More gun violence on college campuses surround president’s Oregon visit

Two people embrace outside a Northern Arizona University student dormitory, Friday, Oct. 9, 2015, in Flagstaff, Ariz., after an early morning confrontation between two groups of students escalated into gunfire. (AP Photo/Josh Biggs)

President Obama flew to Roseburg, Oregon, Friday to meet with family members of the victims of last week’s shooting at a community college.

This, despite a handful of protests from residents who didn’t want him there.

The visit comes just hours after another deadly shooting on a college campus in Arizona.

Just before 1:30 Friday morning, police say an 18-year-old freshman shot four students at Northern Arizona University after an argument in a parking lot.
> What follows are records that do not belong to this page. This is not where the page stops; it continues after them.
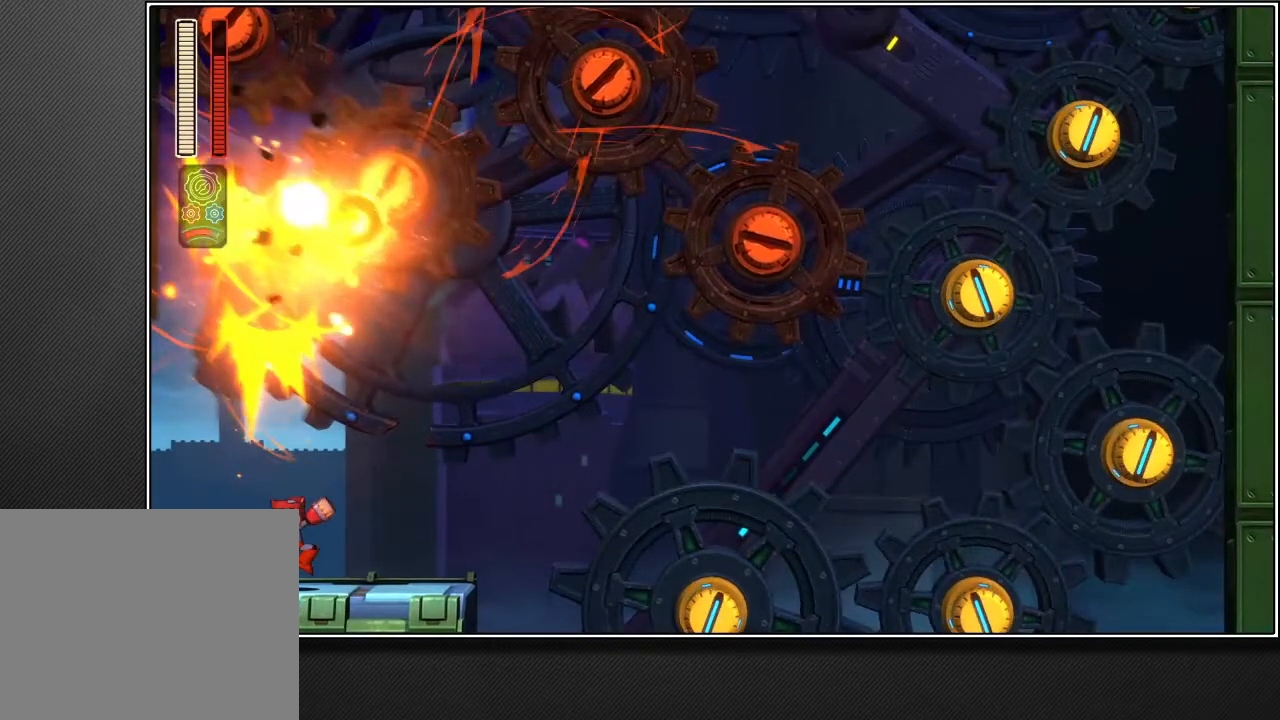
{"buttons": ["CROSS"], "left_stick": "up-right", "right_stick": "center", "events": []}
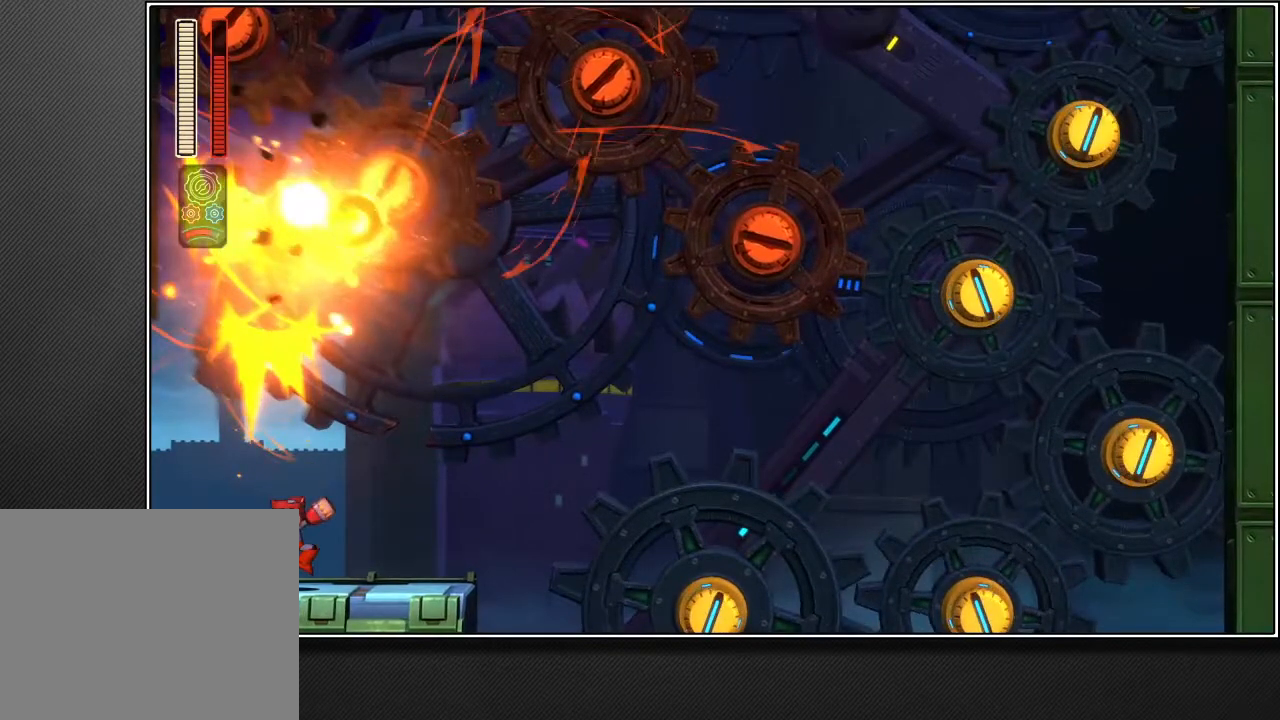
{"buttons": ["CROSS"], "left_stick": "up-right", "right_stick": "center", "events": []}
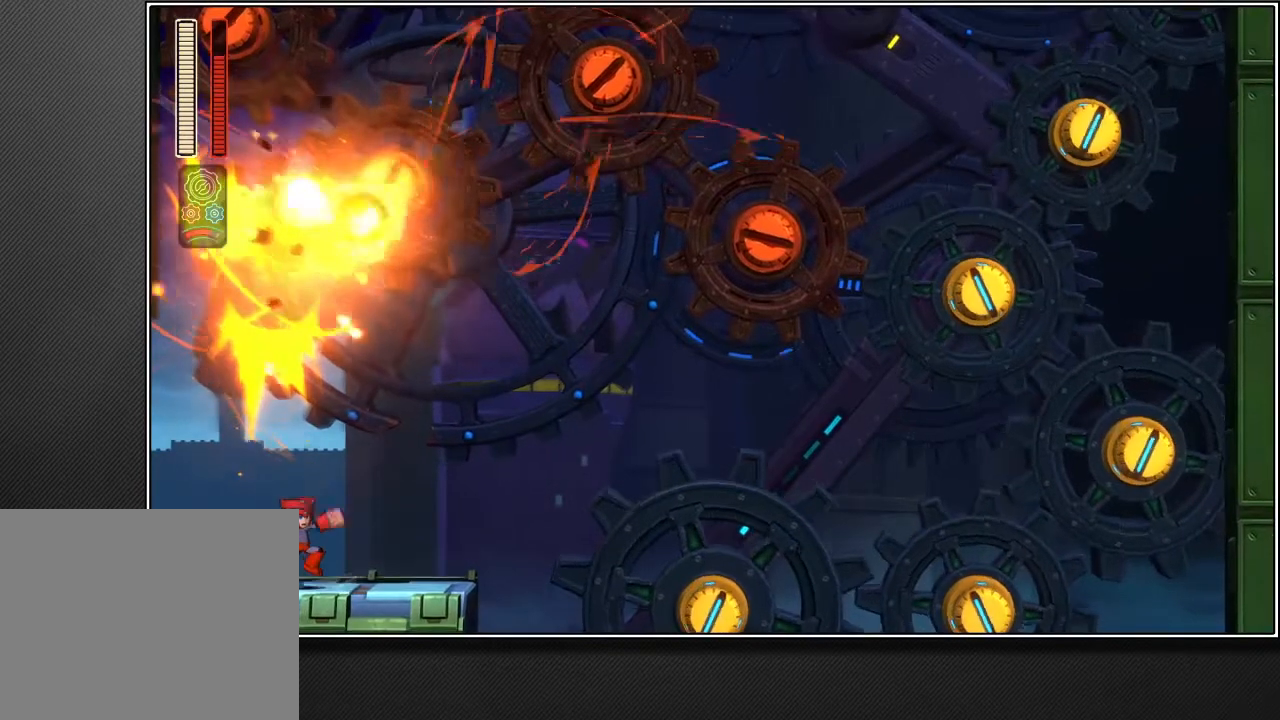
{"buttons": ["CROSS", "L3"], "left_stick": "up", "right_stick": "center", "events": [[167, "L3", "down"], [167, "left_stick", "up"]]}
One of them, Colin Brough, died.

Campus police chief G.T. Fowler called it an isolated incident but “the Arizona Board of Regents prohibits students — prohibits anyone — to carry guns on campus. The Arizona law allows you to have a gun in your car, in a locked compartment on campus. But that’s where it has to stay.”

A second deadly shooting happened Friday at a student housing complex near Texas Southern University.

All of this was happening as President Obama was on his way to Roseburg, Oregon, where eight days ago, a 26-year-old student shot and killed nine people at Umpqua Community College before killing himself.

Gary Shamblin of Winston, Ore., prepares to leave a parking lot in Roseburg, Ore., on Thursday Oct. 8, 2015, in his 1934 International truck displaying a sign he made reflecting his views on President Barack Obama's planned visit to the area. (Michael Sullivan /The News-Review via AP)
Gary Shamblin of Winston, Ore., prepares to leave a parking lot in Roseburg, Ore., on Thursday Oct. 8, 2015, in his 1934 International truck displaying a sign he made reflecting his views on President Barack Obama’s planned visit to the area. (Michael Sullivan /The News-Review via AP)

Some residents there protested the visit because of President Obama’s call for gun control in the aftermath of recent mass shootings. “This is a mental health issue,” said Michelle Finn, organizer of Defend Roseburg, Deny Barack Obama. “This is a young man that was screaming out for help and slipped through the cracks. This is not a gun issue, this is not a political issue.”

But Andy Parker, whose daughter Allison was shot and killed on live TV in August, disagrees. “Every country in the world has people with mental health issues. But we do have the market cornered on people with mental health issues with access to guns. That’s the common denominator.”

The White House said the intention of the president’s visit is simply to comfort survivors and the victims’ families.